In that case, the best solution is something called a weighted product model. See: http://en.wikipedia.org/wiki/Weighted_product_model
The gist is that you take each of your criteria and turn it into a percentage (as was previously suggested), then you take that percentage and raise it to the power of X, where X is a number between 0 and 1. This number represents your weight. Your total weights should add up to one.
Lastly, you multiple each of the results together to come up with a rank. If the rank is greater than 1, than the numerator page has a higher rank than the denominator page.
Each page would be compared against every other page by doing something like:
p1C = page 1 comments
p1V = page 1 view
p2C = page 2 comments
p2V = page 2 views
wC = comment weight
wV = view weight
rank = (p1C/p2C)^(wC) * (p1V/p2V)^(wV)
The end result is a sorted list of pages according to their rank.
I've implemented this in C# by performing a sort on a collection of objects implementing IComparable.
What several posters have essentially advocated without conceptual clarification is that you use linear regression to determine a weighting function of webpage view and comment counts to establish priority.
This technique is pretty easy to implement for your problem, and the basic concept is described well in this Wikipedia article on linear regression models.
A quick summary of how to apply it to your problem is:
Determine the parameters of the line which best fits the view and comment count data for all your site's webpages, i.e., use linear regression.
Use the line parameters to derive your priority function for the view/count parameters.
Code examples for basic linear regression should not be hard to track down if you don't want to implement it from scratch from basic math formulas (use the web, Numerical Recipes, etc.). Also, any general math software package like Matlab, R, etc., comes with linear regression functions.

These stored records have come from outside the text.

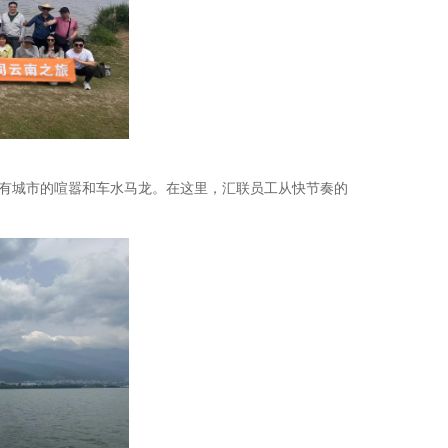
有城市的喧嚣和车水马龙。在这里，汇联员工从快节奏的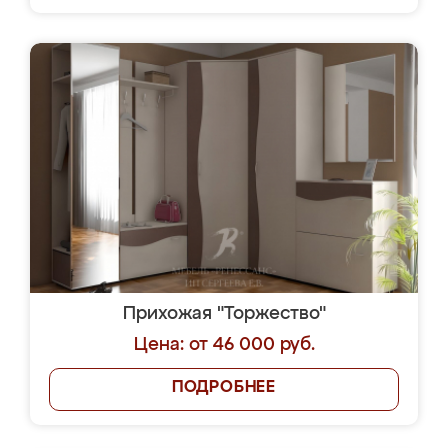
Прихожая "Торжество"
Цена: от 46 000 руб.
ПОДРОБНЕЕ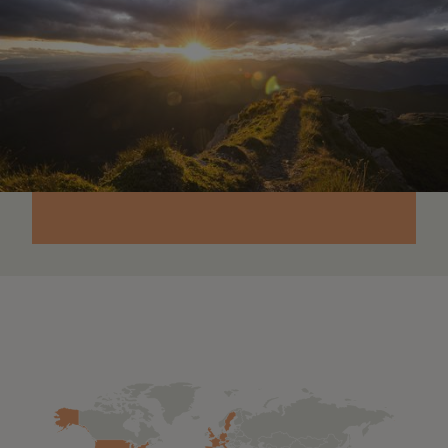
DEL TIROL
HASTA EL
MUNDO
Estamos presentes en 11 países
con 18 sedes.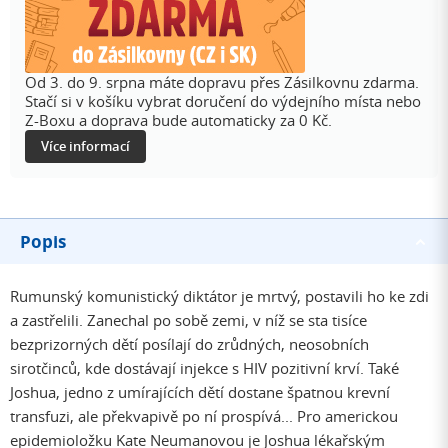
Od 3. do 9. srpna máte dopravu přes Zásilkovnu zdarma.
Stačí si v košíku vybrat doručení do výdejního místa nebo
Z-Boxu a doprava bude automaticky za 0 Kč.
Více informací
Popis
Rumunský komunistický diktátor je mrtvý, postavili ho ke zdi
a zastřelili. Zanechal po sobě zemi, v níž se sta tisíce
bezprizorných dětí posílají do zrůdných, neosobních
sirotčinců, kde dostávají injekce s HIV pozitivní krví. Také
Joshua, jedno z umírajících dětí dostane špatnou krevní
transfuzi, ale překvapivě po ní prospívá... Pro americkou
epidemioložku Kate Neumanovou je Joshua lékařským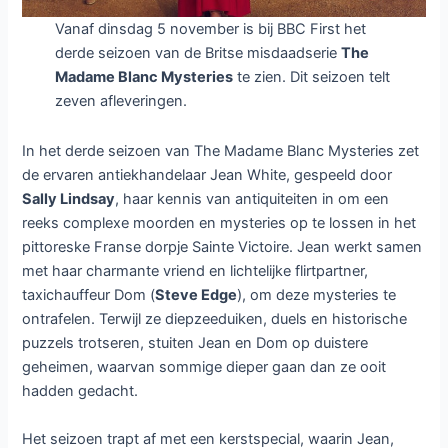
Vanaf dinsdag 5 november is bij BBC First het
derde seizoen van de Britse misdaadserie
The
Madame Blanc Mysteries
te zien. Dit seizoen telt
zeven afleveringen.
In het derde seizoen van The Madame Blanc Mysteries zet
de ervaren antiekhandelaar Jean White, gespeeld door
Sally Lindsay
, haar kennis van antiquiteiten in om een
reeks complexe moorden en mysteries op te lossen in het
pittoreske Franse dorpje Sainte Victoire. Jean werkt samen
met haar charmante vriend en lichtelijke flirtpartner,
taxichauffeur Dom (
Steve Edge
), om deze mysteries te
ontrafelen. Terwijl ze diepzeeduiken, duels en historische
puzzels trotseren, stuiten Jean en Dom op duistere
geheimen, waarvan sommige dieper gaan dan ze ooit
hadden gedacht.
Het seizoen trapt af met een kerstspecial, waarin Jean,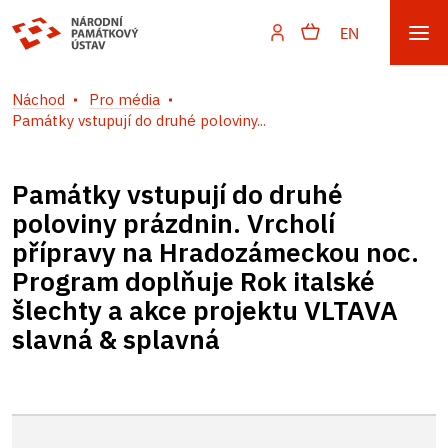
EN
Náchod
Pro média
Památky vstupují do druhé poloviny...
Památky vstupují do druhé
poloviny prázdnin. Vrcholí
přípravy na Hradozámeckou noc.
Program doplňuje Rok italské
šlechty a akce projektu VLTAVA
slavná & splavná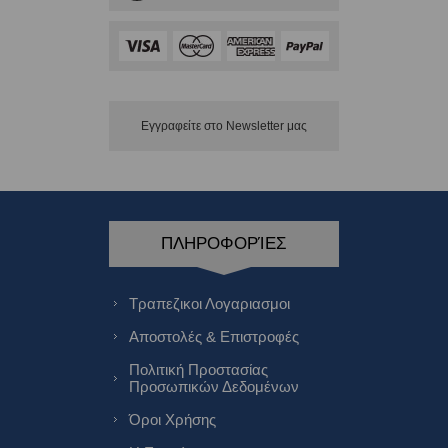
Εγγραφείτε στο Νewsletter μας
ΠΛΗΡΟΦΟΡΊΕΣ
Τραπεζικοι Λογαριασμοι
Αποστολές & Επιστροφές
Πολιτική Προστασίας
Προσωπικών Δεδομένων
Όροι Χρήσης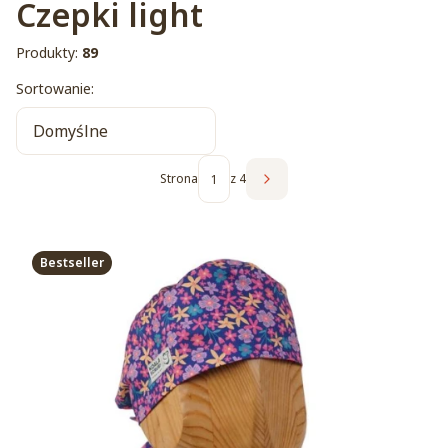
Czepki light
Produkty:
89
Lista produktów
Sortowanie:
Domyślne
Strona
z 4
Następne produkty
Bestseller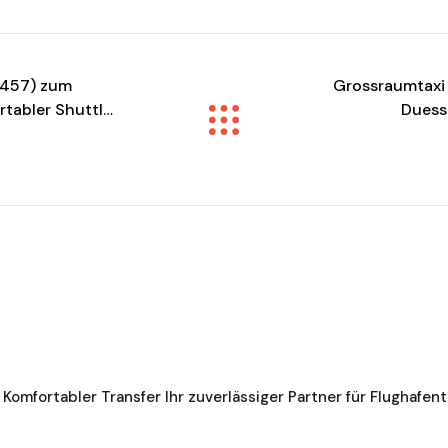
2457) zum
Grossraumtaxi
rtabler Shuttle
Duess
 Komfortabler Transfer Ihr zuverlässiger Partner für Flughafen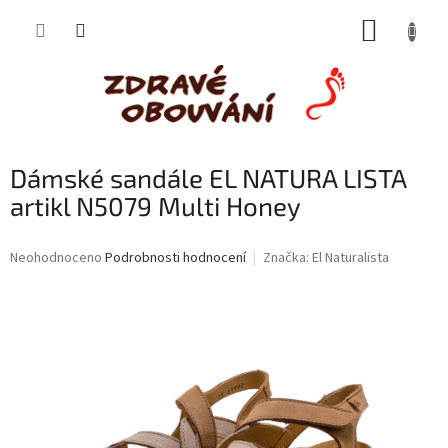
Přejít
NÁKUP
na
obsah
KOŠÍK
Dámské sandále EL NATURA LISTA
artikl N5079 Multi Honey
Průměrné
Neohodnoceno
Podrobnosti hodnocení
Značka:
El Naturalista
hodnocení
produktu
je
0,0
z
5
hvězdiček.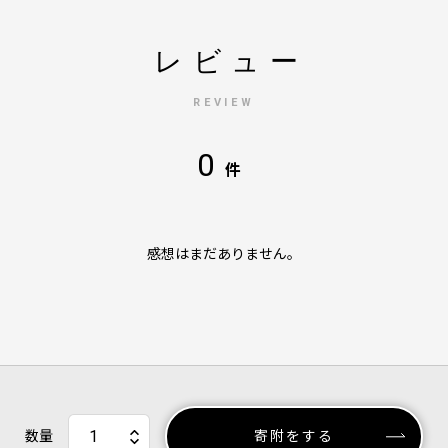
レビュー
REVIEW
0
件
感想はまだありません。
数量
寄附をする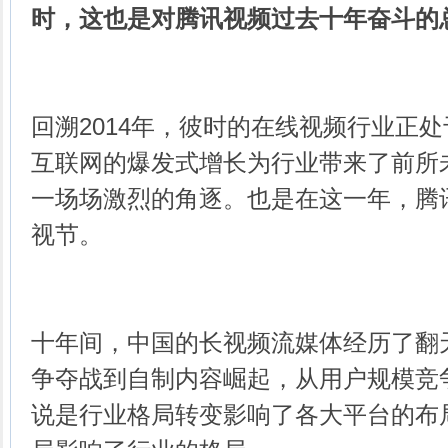
时，这也是对腾讯视频过去十年奋斗的
回溯2014年，彼时的在线视频行业正
互联网的爆发式增长为行业带来了前所
一场场激烈的角逐。也是在这一年，腾
视节。
十年间，中国的长视频流媒体经历了翻
争夺战到自制内容崛起，从用户规模竞
说是行业格局转变影响了各大平台的布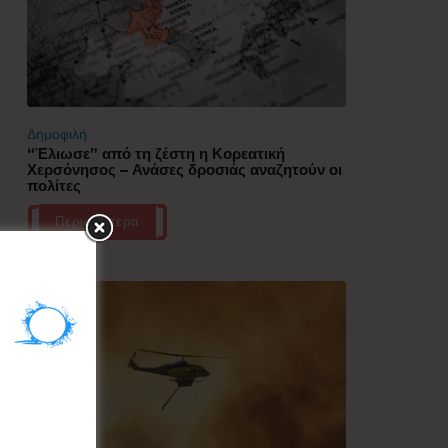
Δημοφιλή
“Έλιωσε” από τη ζέστη η Κορεατική
Χερσόνησος – Ανάσες δροσιάς αναζητούν οι
πολίτες
Περισσότερα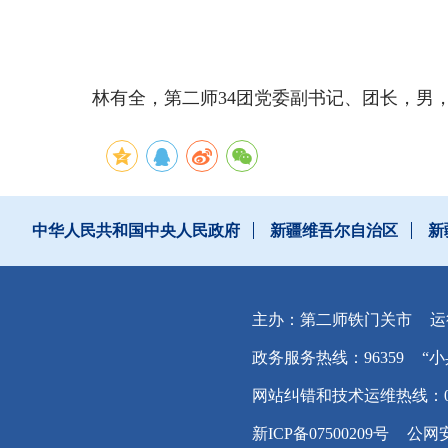
林
林有全，第二师
34团党委副书记、团长，男，
中华人民共和国中央人民政府
新疆维吾尔自治区
新
主办：第二师铁门关市
运
政务服务热线：96359
“小
网站纠错和技术运维热线：0996
新ICP备07500209号
公网安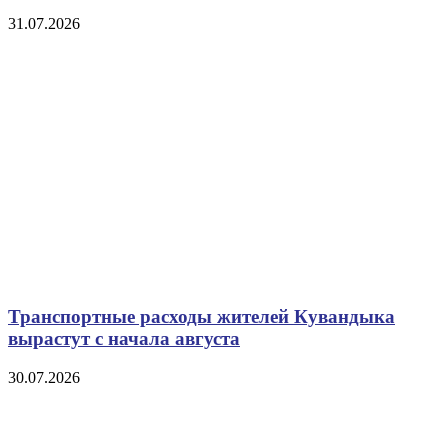
31.07.2026
Транспортные расходы жителей Кувандыка
вырастут с начала августа
30.07.2026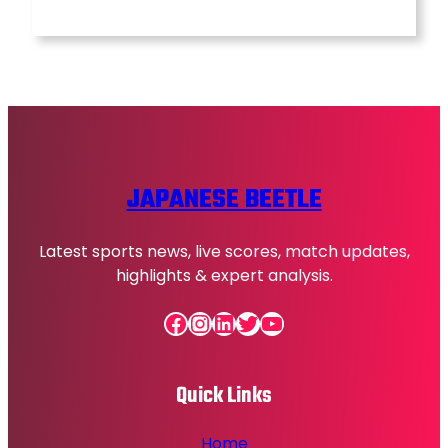
JAPANESE BEETLE
Latest sports news, live scores, match updates,
highlights & expert analysis.
Facebook
Instagram
LinkedIn
Twitter
YouTube
Quick Links
Home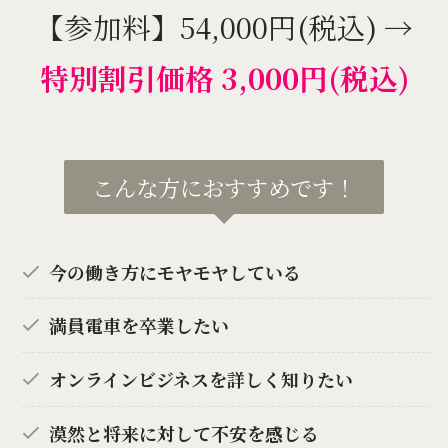
【参加料】54,000円(税込) →
特別割引価格 3,000円(税込)
こんな方におすすめです！
今の働き方にモヤモヤしている
満員電車を卒業したい
オンラインビジネスを詳しく知りたい
漠然と将来に対して不安を感じる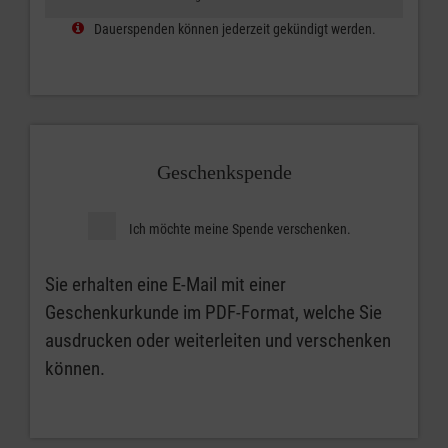
Dauerspenden können jederzeit gekündigt werden.
Geschenkspende
Ich möchte meine Spende verschenken.
Sie erhalten eine E-Mail mit einer
Geschenkurkunde im PDF-Format, welche Sie
ausdrucken oder weiterleiten und verschenken
können.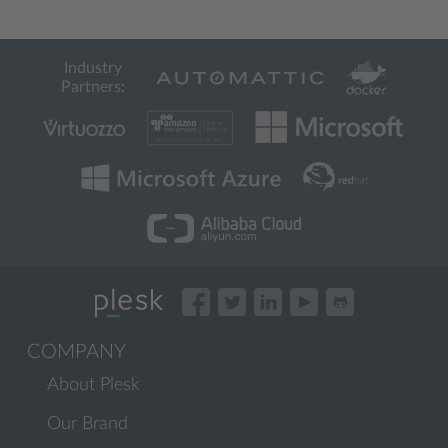
Industry
Partners:
COMPANY
About Plesk
Our Brand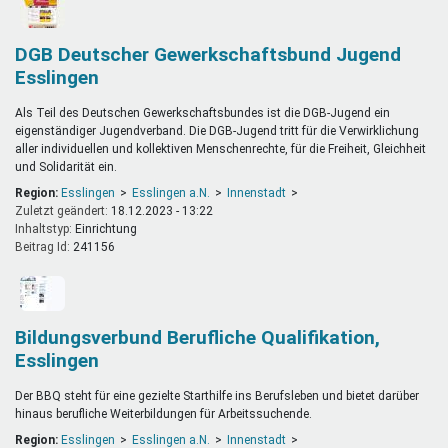
DGB Deutscher Gewerkschaftsbund Jugend
Esslingen
Als Teil des Deutschen Gewerkschaftsbundes ist die DGB-Jugend ein
eigenständiger Jugendverband. Die DGB-Jugend tritt für die Verwirklichung
aller individuellen und kollektiven Menschenrechte, für die Freiheit, Gleichheit
und Solidarität ein.
Region:
Esslingen
Esslingen a.N.
Innenstadt
Zuletzt geändert:
18.12.2023 - 13:22
Inhaltstyp:
einrichtung
Beitrag Id:
241156
Bildungsverbund Berufliche Qualifikation,
Esslingen
Der BBQ steht für eine gezielte Starthilfe ins Berufsleben und bietet darüber
hinaus berufliche Weiterbildungen für Arbeitssuchende.
Region:
Esslingen
Esslingen a.N.
Innenstadt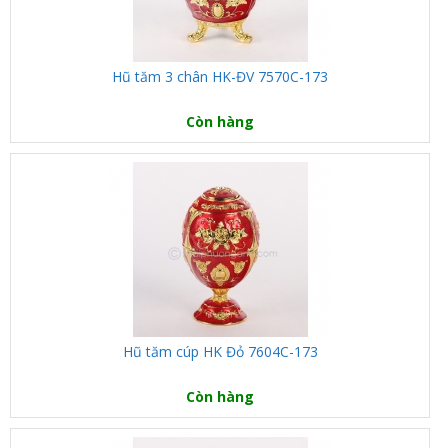
Hũ tăm 3 chân HK-ĐV 7570C-173
Còn hàng
Hũ tăm cúp HK Đỏ 7604C-173
Còn hàng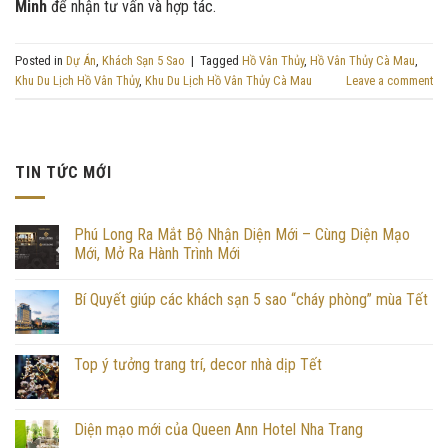
Minh
để nhận tư vấn và hợp tác.
Posted in
Dự Án
,
Khách Sạn 5 Sao
|
Tagged
Hồ Vân Thủy
,
Hồ Vân Thủy Cà Mau
,
Khu Du Lịch Hồ Vân Thủy
,
Khu Du Lịch Hồ Vân Thủy Cà Mau
Leave a comment
TIN TỨC MỚI
Phú Long Ra Mắt Bộ Nhận Diện Mới – Cùng Diện Mạo
Mới, Mở Ra Hành Trình Mới
Bí Quyết giúp các khách sạn 5 sao “cháy phòng” mùa Tết
Top ý tưởng trang trí, decor nhà dịp Tết
Diện mạo mới của Queen Ann Hotel Nha Trang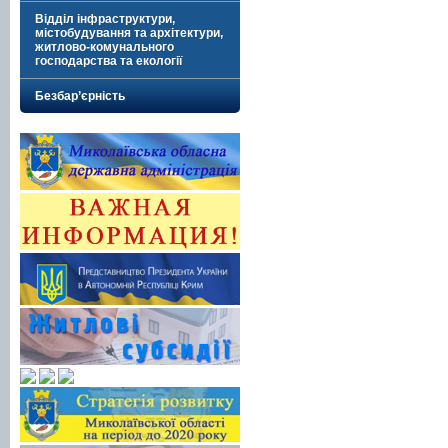
Відділ інфраструктури,
містобудування та архітектури,
житлово-комунального
господарства та екології
Безбар’єрність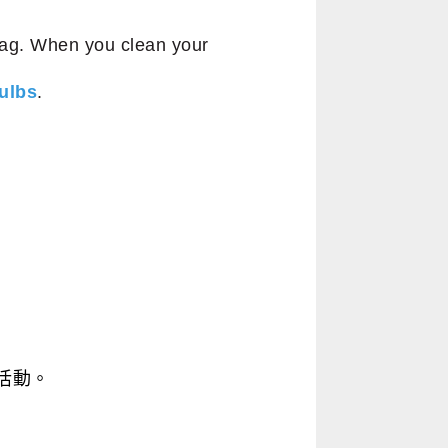
ag. When you clean your
ulbs
.
活動。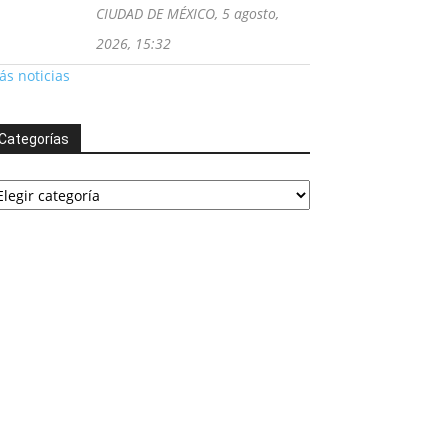
CIUDAD DE MÉXICO, 5 agosto,
2026, 15:32
s noticias
Categorías
tegorías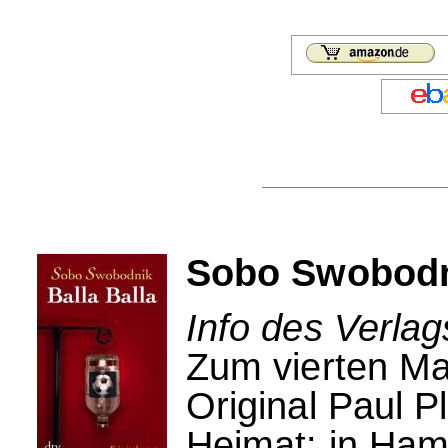
Sobo Swobodni
Info des Verlag
Zum vierten Ma
Original Paul P
Heimat: in Ham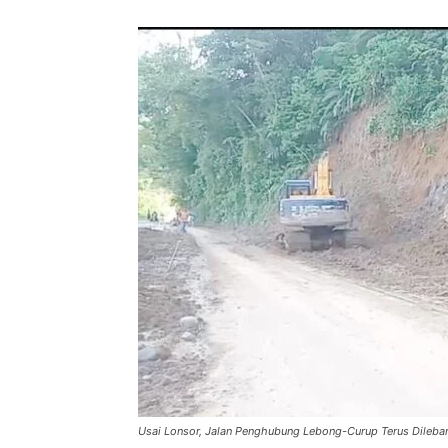
Usai Lonsor, Jalan Penghubung Lebong-Curup Terus Dileba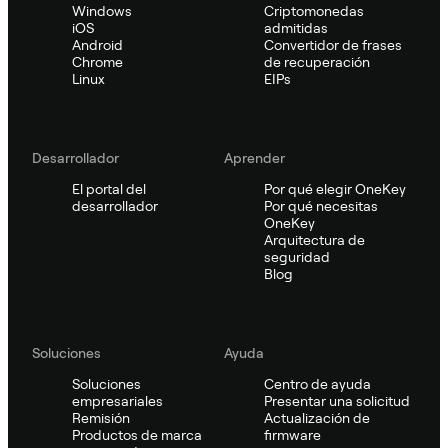
Windows
Criptomonedas
iOS
admitidas
Android
Convertidor de frases
Chrome
de recuperación
Linux
EIPs
Desarrollador
Aprender
El portal del
Por qué elegir OneKey
desarrollador
Por qué necesitas
OneKey
Arquitectura de
seguridad
Blog
Soluciones
Ayuda
Soluciones
Centro de ayuda
empresariales
Presentar una solicitud
Remisión
Actualización de
Productos de marca
firmware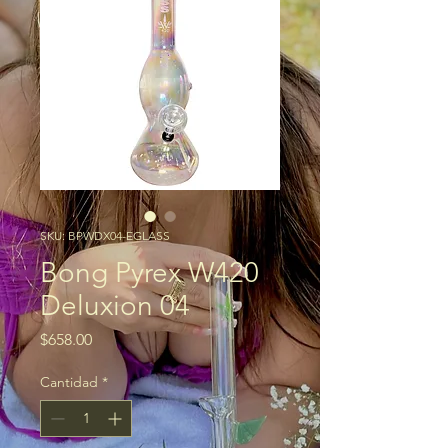
SKU: BPWDX04-EGLASS
Bong Pyrex W420
Deluxion 04
Precio
$658.00
Cantidad
*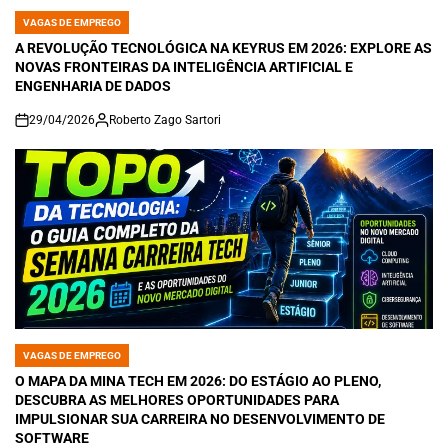
VAGAS DE EMPREGO
POSTED
IN
A REVOLUÇÃO TECNOLÓGICA NA KEYRUS EM 2026: EXPLORE AS
NOVAS FRONTEIRAS DA INTELIGÊNCIA ARTIFICIAL E
ENGENHARIA DE DADOS
29/04/2026
Roberto Zago Sartori
on
VAGAS DE EMPREGO
POSTED
IN
O MAPA DA MINA TECH EM 2026: DO ESTÁGIO AO PLENO,
DESCUBRA AS MELHORES OPORTUNIDADES PARA
IMPULSIONAR SUA CARREIRA NO DESENVOLVIMENTO DE
SOFTWARE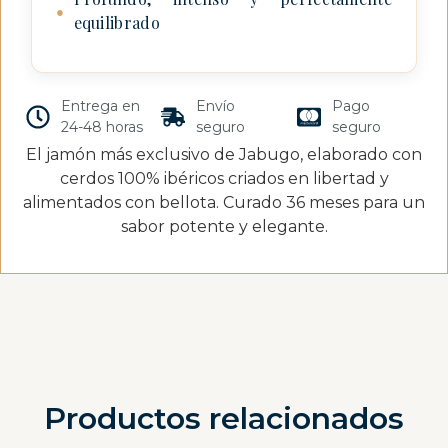
●
equilibrado
Entrega en
Envío
Pago
24-48 horas
seguro
seguro
El jamón más exclusivo de Jabugo, elaborado con
cerdos 100% ibéricos criados en libertad y
alimentados con bellota. Curado 36 meses para un
sabor potente y elegante.
Productos relacionados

The most naive approach would be the following:
Let v[i] the views of page i, c[i] the number of comments for page i, then define the relative view weight for page i to be
r_v(i) = v[i]/(sum_j v[j])
where sum_j v[j] is the total of the v[.] over all pages. Similarly define the relative comment weight for page i to be
r_c(i) = c[i]/(sum_j c[j]).
Now you want some constant parameter p: 0 < p < 1 which indicates the importance of views over comments: p = 0 means only comments are significant, p = 1 means only views are significant, and p = 0.5 gives equal weight.
Then set the priority to be
p*r_v(i) + (1-p)*r_c(i)
This might be over-simplistic but its probably the best starting point.